__The task__:
Your answer should repeat every line of the records below in which the word "userSpaceOnUse" appears.

__Records shown__:
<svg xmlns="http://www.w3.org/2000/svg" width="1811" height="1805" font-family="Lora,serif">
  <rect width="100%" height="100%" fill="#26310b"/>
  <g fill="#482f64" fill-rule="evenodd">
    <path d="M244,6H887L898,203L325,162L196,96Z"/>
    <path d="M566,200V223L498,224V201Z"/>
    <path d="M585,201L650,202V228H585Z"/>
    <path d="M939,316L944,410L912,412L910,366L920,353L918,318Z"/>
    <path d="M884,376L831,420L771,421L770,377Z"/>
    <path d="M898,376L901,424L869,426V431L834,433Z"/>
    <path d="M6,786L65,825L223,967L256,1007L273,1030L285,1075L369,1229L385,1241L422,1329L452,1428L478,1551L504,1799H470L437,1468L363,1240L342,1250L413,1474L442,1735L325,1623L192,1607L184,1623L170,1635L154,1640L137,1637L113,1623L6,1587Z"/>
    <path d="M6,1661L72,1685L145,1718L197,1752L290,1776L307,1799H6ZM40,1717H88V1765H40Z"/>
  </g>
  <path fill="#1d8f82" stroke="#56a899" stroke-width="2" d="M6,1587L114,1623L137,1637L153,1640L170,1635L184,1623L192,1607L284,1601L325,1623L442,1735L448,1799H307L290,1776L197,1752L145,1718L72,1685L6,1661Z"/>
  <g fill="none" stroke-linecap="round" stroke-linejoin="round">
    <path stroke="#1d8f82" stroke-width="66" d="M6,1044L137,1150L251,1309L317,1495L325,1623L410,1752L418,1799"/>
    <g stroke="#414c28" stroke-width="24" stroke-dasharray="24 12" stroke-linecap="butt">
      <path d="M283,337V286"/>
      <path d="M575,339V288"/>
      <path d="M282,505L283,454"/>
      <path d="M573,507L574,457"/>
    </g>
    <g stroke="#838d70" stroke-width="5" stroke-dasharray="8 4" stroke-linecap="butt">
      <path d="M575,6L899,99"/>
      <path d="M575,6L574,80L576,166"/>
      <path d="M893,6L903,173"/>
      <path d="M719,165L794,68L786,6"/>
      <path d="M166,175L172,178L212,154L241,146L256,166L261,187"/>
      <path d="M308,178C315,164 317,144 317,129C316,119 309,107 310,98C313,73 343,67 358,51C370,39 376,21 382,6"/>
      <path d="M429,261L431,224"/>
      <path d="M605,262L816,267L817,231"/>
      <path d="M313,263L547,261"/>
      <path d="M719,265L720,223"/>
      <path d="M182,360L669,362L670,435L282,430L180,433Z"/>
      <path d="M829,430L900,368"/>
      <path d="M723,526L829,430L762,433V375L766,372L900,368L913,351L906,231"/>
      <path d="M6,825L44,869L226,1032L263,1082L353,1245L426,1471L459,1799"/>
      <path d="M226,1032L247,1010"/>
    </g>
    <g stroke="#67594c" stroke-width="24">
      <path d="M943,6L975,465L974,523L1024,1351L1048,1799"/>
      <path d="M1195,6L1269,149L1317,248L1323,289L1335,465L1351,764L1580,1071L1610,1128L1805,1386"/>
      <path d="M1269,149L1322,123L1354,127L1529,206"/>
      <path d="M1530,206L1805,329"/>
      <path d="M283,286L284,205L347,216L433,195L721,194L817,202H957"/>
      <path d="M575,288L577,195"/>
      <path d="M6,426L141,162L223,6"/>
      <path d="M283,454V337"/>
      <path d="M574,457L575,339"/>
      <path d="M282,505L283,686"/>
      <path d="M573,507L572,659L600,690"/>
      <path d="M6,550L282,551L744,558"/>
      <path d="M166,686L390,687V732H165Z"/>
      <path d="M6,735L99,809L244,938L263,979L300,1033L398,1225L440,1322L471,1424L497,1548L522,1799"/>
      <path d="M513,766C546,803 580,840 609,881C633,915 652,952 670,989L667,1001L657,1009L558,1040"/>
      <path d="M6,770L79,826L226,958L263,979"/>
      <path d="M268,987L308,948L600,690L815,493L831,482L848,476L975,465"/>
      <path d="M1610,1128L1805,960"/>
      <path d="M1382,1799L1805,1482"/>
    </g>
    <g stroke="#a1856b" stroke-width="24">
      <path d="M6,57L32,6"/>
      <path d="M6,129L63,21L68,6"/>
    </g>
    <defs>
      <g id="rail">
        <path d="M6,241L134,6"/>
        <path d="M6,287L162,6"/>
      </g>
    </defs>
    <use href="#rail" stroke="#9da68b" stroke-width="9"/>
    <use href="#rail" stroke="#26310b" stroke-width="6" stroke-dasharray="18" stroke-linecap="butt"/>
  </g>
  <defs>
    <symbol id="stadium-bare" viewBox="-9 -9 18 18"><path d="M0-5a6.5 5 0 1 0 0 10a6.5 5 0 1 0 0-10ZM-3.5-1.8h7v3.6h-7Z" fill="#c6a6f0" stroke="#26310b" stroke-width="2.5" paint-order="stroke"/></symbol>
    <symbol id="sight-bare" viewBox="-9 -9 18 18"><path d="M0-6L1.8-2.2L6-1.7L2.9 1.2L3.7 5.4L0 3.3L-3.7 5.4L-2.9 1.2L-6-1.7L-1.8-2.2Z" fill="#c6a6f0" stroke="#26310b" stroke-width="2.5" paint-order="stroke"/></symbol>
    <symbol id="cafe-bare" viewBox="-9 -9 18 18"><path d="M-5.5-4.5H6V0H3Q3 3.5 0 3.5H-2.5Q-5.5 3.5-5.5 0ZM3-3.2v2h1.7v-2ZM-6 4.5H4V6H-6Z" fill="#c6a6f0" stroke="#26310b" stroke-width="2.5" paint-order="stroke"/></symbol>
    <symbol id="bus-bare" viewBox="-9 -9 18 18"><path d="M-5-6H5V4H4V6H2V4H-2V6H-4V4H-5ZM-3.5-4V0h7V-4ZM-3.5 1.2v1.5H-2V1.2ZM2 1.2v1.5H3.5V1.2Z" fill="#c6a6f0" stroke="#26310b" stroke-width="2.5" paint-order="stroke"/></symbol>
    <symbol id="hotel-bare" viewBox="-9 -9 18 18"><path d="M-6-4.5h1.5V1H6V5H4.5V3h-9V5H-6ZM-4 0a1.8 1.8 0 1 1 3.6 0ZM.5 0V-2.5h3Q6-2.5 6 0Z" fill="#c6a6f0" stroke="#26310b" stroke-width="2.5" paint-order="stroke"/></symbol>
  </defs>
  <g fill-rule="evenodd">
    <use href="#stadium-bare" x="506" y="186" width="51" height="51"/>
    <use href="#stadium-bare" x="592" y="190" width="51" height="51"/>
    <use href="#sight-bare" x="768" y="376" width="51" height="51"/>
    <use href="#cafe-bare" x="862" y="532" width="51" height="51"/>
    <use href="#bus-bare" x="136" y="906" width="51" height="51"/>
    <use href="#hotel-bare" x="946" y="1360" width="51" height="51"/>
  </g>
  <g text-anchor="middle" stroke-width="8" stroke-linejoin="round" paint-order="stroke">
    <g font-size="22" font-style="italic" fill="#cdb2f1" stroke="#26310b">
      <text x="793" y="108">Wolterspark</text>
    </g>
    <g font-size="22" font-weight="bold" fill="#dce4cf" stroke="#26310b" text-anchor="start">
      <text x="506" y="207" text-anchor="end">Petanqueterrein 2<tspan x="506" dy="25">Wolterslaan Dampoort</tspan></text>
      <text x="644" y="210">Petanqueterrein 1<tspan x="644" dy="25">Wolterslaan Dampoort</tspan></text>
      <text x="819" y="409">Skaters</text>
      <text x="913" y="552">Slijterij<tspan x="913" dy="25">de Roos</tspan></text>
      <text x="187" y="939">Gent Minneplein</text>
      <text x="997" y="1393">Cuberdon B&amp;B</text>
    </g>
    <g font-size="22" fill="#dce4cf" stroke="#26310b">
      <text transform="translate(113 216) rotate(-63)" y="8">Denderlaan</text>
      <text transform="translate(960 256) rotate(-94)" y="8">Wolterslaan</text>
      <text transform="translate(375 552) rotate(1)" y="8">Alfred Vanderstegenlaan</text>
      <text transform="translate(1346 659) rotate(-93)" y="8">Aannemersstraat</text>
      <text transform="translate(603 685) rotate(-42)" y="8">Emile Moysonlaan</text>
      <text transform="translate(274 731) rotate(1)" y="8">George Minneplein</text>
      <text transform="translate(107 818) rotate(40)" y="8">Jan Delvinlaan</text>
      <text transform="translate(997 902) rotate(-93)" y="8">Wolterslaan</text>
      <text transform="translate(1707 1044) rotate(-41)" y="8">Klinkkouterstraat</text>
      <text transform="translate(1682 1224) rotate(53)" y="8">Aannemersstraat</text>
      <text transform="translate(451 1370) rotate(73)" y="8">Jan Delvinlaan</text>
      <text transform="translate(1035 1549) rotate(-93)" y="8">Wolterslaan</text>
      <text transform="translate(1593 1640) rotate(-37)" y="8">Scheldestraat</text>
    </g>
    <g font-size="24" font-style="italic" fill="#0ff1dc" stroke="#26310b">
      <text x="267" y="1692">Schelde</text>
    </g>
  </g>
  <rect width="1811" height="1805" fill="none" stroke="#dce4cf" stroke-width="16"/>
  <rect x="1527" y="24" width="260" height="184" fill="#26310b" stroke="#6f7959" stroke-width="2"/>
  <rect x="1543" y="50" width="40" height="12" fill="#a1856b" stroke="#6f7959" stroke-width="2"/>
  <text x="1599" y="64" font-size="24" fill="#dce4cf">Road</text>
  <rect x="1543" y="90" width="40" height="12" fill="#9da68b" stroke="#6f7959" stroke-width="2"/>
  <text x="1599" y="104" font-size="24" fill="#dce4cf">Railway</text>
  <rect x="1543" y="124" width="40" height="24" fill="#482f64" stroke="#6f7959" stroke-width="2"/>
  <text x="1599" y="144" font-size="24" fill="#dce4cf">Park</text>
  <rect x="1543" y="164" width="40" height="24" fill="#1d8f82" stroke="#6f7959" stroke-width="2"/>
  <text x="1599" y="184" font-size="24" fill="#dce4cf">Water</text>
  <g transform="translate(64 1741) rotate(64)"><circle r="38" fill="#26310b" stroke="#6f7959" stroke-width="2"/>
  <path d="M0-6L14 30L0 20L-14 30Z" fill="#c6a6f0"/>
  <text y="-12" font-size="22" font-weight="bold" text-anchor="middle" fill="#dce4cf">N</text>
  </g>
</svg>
--
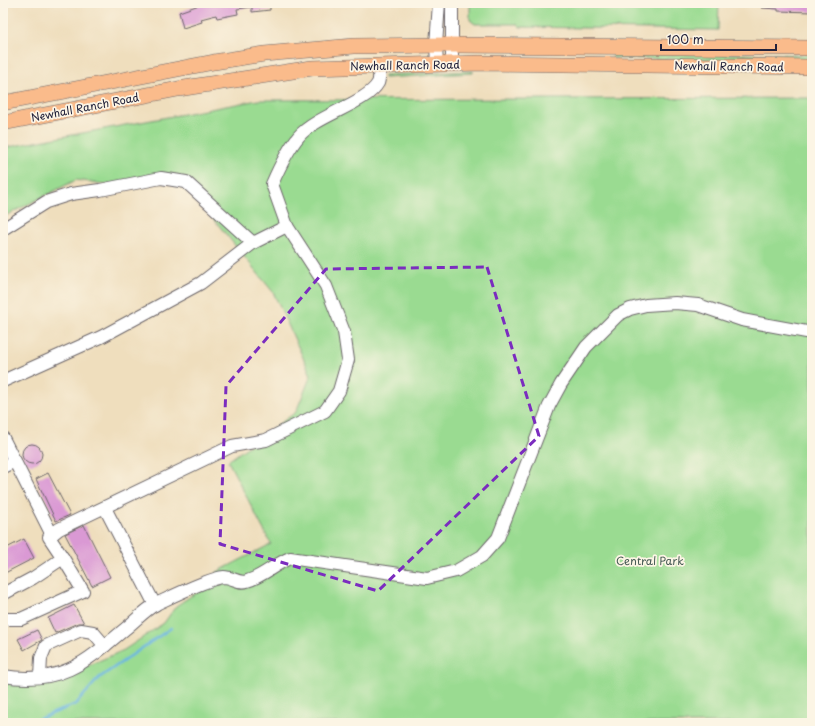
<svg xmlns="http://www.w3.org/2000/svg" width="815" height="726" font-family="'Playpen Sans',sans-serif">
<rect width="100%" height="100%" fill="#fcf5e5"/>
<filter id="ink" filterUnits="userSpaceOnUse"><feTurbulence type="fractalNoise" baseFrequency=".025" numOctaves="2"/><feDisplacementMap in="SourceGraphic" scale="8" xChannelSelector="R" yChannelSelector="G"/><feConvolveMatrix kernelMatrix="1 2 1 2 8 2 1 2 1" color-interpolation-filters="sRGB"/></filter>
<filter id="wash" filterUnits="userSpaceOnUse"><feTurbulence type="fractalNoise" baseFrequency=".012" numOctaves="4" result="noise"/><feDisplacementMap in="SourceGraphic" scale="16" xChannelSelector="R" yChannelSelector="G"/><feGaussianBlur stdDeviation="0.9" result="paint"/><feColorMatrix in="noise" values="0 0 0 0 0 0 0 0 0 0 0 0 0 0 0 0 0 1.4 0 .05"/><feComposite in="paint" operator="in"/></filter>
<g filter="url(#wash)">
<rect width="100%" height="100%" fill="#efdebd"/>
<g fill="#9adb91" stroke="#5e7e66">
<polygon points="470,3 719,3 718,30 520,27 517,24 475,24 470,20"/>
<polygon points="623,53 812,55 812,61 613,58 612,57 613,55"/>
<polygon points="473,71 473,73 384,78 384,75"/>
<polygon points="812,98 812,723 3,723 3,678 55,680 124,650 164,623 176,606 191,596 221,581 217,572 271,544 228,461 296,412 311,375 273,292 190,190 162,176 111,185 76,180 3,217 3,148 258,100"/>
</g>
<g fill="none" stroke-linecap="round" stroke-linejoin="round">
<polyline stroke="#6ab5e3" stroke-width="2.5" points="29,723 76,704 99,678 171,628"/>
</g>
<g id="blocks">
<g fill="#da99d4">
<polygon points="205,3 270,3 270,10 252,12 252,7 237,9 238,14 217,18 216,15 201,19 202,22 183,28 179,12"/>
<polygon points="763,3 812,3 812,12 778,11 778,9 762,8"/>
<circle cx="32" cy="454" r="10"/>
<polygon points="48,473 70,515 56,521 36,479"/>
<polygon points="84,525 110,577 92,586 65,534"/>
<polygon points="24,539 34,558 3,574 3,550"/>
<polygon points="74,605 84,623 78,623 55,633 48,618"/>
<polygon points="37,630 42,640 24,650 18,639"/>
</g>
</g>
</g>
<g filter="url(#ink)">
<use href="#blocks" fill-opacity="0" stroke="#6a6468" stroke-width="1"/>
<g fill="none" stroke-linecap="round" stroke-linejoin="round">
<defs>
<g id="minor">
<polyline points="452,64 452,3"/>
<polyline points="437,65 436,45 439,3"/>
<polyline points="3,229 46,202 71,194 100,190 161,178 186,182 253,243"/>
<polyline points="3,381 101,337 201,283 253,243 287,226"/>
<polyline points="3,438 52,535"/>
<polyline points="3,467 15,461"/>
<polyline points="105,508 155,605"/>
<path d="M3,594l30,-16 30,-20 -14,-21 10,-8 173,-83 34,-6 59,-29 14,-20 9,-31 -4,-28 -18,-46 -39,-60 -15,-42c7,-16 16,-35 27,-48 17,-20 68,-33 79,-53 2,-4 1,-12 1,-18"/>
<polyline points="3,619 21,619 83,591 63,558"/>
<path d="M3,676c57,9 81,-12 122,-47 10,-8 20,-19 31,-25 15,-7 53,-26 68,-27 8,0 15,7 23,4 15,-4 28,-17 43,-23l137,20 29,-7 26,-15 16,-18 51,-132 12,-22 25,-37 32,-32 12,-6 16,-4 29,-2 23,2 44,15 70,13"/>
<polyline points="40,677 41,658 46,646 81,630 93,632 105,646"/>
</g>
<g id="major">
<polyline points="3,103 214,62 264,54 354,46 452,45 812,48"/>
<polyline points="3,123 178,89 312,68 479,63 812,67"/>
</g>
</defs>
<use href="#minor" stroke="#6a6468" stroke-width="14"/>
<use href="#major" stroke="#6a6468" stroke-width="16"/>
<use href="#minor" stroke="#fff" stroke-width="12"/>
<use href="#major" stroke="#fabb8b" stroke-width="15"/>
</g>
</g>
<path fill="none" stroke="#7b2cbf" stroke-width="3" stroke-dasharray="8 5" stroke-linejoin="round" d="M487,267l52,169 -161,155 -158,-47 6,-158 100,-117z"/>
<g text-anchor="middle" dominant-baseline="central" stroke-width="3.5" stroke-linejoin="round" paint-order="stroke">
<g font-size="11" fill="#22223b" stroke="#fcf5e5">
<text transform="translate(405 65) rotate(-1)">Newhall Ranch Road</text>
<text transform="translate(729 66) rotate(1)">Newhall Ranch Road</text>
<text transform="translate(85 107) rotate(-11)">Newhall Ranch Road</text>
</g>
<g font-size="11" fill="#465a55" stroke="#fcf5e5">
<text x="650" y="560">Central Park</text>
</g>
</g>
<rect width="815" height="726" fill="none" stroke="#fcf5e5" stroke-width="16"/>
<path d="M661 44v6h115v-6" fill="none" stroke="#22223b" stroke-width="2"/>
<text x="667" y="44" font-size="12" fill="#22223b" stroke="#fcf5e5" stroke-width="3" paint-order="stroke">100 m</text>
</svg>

__Result of the task__:
<filter id="ink" filterUnits="userSpaceOnUse"><feTurbulence type="fractalNoise" baseFrequency=".025" numOctaves="2"/><feDisplacementMap in="SourceGraphic" scale="8" xChannelSelector="R" yChannelSelector="G"/><feConvolveMatrix kernelMatrix="1 2 1 2 8 2 1 2 1" color-interpolation-filters="sRGB"/></filter>
<filter id="wash" filterUnits="userSpaceOnUse"><feTurbulence type="fractalNoise" baseFrequency=".012" numOctaves="4" result="noise"/><feDisplacementMap in="SourceGraphic" scale="16" xChannelSelector="R" yChannelSelector="G"/><feGaussianBlur stdDeviation="0.9" result="paint"/><feColorMatrix in="noise" values="0 0 0 0 0 0 0 0 0 0 0 0 0 0 0 0 0 1.4 0 .05"/><feComposite in="paint" operator="in"/></filter>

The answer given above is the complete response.